I have had a little think about Professor Steve Field’s pronouncement that we’ve failed as a profession, and what exactly it might mean, and have come up with a slightly different (and perhaps eccentric) take on the whole affair.
Obviously Professor Field has singled out general practice, not doctors in general, so what is the difference?
Let’s compare a few other professions. Supposedly the oldest profession, prostitution, has (apparently) hoards of people thronging to the professionals proffering huge amounts of money for services. Lawyers have hoards of people thronging to proffer them large amounts of money for services. Private medical practitioners (and even ‘alternative practitioners’) have hoards willing to pay huge amounts of money for services (including some that GPs mostly think are unneccessary).
So, in fact, Professor Field’s pronouncement is high praise indeed
Then we come to GPs: have we thrived as a profession? Do we have hoards coming showering us with money?

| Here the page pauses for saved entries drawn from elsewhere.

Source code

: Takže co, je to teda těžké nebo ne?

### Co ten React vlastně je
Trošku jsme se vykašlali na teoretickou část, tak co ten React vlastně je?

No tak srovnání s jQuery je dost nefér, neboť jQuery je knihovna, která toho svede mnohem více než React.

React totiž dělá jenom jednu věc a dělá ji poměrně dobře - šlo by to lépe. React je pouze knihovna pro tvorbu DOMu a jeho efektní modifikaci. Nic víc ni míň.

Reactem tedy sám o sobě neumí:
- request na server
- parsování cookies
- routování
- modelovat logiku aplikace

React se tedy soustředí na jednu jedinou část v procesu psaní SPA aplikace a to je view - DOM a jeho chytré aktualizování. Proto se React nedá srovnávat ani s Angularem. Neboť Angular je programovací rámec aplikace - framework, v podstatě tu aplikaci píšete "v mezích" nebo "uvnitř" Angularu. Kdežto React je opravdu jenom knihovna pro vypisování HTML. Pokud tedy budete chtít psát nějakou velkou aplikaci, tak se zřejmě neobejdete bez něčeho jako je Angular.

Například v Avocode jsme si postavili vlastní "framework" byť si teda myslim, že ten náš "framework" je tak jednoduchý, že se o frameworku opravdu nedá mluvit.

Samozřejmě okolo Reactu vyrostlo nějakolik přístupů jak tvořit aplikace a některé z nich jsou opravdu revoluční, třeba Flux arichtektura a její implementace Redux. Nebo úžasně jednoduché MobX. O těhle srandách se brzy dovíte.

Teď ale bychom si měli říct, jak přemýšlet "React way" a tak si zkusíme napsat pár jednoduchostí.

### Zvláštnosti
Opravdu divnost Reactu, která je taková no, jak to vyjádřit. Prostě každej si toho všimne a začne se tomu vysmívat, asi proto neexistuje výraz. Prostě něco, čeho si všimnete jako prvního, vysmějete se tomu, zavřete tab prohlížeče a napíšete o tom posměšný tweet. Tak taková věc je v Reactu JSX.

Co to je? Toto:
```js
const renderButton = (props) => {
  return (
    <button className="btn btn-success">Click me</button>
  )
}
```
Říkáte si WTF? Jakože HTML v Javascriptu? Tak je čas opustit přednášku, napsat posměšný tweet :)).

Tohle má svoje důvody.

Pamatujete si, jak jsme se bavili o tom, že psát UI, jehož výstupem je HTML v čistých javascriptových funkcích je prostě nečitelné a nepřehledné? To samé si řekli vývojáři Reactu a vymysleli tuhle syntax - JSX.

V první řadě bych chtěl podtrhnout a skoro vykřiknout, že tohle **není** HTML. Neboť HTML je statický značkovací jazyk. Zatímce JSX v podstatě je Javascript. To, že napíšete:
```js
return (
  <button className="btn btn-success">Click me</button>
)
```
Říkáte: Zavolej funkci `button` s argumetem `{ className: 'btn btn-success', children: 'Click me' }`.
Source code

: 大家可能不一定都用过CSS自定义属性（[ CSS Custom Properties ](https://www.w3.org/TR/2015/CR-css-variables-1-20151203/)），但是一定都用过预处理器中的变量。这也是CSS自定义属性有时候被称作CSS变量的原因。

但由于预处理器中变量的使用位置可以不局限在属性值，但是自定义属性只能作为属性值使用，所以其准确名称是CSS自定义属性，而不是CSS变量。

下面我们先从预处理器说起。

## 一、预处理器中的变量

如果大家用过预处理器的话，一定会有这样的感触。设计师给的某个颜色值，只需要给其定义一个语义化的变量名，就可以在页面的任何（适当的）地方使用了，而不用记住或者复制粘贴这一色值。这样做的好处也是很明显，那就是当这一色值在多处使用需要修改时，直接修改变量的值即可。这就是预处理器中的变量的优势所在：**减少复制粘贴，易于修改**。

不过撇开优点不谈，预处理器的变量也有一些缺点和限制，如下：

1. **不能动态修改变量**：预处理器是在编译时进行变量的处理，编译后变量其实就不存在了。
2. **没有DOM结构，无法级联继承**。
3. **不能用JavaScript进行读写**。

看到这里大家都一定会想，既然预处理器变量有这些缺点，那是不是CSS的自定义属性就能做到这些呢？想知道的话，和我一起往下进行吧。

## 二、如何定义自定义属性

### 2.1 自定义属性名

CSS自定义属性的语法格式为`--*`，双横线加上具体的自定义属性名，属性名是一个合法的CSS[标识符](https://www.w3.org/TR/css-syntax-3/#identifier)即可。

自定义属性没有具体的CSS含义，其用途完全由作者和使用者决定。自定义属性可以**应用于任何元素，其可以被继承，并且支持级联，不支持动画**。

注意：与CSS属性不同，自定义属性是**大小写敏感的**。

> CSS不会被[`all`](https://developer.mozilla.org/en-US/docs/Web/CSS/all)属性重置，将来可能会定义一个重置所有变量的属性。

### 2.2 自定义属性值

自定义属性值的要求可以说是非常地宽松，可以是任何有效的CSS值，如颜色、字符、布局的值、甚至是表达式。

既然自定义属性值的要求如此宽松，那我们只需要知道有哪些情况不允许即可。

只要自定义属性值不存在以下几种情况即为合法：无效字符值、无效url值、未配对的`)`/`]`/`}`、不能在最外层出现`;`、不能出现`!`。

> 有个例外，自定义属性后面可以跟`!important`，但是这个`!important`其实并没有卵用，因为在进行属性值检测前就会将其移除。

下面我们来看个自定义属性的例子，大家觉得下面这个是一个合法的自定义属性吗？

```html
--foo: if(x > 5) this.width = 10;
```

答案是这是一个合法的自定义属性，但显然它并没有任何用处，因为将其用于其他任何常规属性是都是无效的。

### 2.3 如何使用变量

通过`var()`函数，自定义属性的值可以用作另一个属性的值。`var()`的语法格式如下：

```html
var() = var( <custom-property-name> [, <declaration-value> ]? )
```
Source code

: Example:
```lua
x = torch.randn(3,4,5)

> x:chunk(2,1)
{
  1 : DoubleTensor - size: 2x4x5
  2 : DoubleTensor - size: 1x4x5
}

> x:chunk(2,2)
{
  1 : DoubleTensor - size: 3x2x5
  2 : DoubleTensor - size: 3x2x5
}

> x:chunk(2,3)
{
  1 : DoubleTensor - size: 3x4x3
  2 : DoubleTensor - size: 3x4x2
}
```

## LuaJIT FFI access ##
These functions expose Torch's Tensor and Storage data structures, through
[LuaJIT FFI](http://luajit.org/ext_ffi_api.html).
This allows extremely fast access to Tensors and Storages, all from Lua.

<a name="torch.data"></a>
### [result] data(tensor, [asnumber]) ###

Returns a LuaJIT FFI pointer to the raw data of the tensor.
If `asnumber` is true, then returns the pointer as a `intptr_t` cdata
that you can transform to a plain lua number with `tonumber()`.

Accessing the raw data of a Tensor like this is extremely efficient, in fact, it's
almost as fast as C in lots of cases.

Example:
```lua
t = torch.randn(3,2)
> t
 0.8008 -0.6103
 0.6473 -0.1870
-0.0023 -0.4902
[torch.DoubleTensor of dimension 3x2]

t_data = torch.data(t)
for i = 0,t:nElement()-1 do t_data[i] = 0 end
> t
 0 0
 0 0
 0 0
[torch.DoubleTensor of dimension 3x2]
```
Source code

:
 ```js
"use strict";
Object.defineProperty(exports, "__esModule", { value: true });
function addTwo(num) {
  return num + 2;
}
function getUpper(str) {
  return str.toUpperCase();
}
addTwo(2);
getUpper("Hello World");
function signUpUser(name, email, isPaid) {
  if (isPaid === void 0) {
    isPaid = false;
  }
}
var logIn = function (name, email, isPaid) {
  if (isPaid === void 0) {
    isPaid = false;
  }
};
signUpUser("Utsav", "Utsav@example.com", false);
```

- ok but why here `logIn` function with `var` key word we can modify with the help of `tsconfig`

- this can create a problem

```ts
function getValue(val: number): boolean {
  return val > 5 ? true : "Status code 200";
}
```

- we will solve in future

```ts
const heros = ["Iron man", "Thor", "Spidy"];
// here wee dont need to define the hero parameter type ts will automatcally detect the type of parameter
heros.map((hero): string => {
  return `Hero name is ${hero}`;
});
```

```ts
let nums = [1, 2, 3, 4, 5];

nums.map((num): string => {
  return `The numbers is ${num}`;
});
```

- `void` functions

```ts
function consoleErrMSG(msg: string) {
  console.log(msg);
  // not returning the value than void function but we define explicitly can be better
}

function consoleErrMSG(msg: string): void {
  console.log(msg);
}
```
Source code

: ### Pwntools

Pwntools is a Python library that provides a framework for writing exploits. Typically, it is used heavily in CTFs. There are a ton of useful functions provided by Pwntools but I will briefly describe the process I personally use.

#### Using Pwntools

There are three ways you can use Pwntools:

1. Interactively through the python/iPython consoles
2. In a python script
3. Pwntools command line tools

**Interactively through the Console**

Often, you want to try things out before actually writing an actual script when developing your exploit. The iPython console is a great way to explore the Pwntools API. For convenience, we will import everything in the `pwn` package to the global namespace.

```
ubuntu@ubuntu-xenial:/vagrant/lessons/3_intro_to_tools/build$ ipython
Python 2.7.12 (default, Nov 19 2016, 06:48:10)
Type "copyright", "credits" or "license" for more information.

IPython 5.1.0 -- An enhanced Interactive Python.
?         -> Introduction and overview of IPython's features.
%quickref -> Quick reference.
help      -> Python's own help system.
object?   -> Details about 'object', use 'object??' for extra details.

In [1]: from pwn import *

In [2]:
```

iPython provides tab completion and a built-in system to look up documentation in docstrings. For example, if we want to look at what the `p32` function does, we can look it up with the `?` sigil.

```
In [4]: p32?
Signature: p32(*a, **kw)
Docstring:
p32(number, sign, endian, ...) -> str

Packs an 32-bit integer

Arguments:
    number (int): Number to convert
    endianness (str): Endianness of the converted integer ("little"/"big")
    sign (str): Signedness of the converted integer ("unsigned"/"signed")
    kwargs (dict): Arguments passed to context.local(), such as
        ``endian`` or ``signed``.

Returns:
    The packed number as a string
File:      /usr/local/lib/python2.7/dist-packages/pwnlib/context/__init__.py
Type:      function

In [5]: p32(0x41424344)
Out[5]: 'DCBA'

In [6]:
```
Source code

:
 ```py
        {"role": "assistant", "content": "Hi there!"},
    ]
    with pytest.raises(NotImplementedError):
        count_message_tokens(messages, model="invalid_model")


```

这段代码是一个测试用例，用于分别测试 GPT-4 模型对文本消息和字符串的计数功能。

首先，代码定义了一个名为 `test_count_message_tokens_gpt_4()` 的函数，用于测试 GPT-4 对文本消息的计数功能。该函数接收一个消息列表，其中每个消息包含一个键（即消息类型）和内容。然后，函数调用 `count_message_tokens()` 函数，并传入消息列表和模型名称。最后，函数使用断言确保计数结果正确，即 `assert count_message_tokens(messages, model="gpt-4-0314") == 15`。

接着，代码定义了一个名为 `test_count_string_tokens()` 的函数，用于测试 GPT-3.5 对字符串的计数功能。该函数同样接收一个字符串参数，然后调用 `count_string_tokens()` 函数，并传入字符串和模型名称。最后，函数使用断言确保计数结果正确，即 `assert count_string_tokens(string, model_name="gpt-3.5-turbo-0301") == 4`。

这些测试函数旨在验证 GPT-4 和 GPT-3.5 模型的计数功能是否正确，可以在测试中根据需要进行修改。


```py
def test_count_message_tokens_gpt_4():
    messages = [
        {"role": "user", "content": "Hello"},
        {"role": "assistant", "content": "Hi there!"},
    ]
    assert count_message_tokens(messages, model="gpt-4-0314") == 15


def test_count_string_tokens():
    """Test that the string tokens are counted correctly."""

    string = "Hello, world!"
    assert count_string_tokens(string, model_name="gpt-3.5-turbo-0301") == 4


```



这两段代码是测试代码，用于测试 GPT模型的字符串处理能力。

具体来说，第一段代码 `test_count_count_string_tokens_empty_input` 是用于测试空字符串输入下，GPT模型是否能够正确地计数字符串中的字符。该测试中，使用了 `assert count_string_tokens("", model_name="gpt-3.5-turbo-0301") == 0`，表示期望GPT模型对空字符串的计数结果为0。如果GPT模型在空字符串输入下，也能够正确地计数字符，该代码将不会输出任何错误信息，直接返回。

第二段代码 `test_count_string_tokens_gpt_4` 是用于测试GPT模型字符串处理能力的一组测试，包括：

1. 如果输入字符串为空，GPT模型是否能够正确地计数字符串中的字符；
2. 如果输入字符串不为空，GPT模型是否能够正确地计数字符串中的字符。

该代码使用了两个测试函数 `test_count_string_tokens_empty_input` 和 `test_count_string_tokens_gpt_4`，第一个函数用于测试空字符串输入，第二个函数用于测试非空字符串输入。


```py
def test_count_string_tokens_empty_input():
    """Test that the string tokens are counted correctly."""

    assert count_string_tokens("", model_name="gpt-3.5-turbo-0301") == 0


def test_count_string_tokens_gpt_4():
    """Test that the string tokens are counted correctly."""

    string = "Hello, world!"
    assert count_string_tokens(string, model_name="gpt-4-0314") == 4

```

Let’s go through the potential hoards:
– Patients – no, and if they did, we would be required to refuse it and inform the GMC.
– LHBs/PCTs – no, indeed, a recent offer of money for referrals, we were urged by RCGP to decline as it was ‘immoral’.
– Drug companies – well, there is another one we have refused to accept for so long, I don’t think they bother any more.
But we do have many agencies coming to us asking us to do their work for free. And we do have hoards of poorly patients coming to us for free treatment, authorisation of hand-outs, certifications, etc. What do they think we are, a charity?
This is not just a frivolous rhetorical question or dismissive offensive remark. General practice may have failed as a profession, but it has succeeded as a charity. Unfortunately, whilst both may have high ideals and standards, the two are actually, very different in certain basic qualities, that make them probably mutually incompatible.
So, in fact, Professor Field’s pronouncement is high praise indeed. It is just that for the many of us nowadays who are working-class breadwinners, it is harder to maintain the charity ideals if we do not have pre-existent financial ‘independence’ to fall back on to ensure the bills and staff salaries are paid at the end of the month.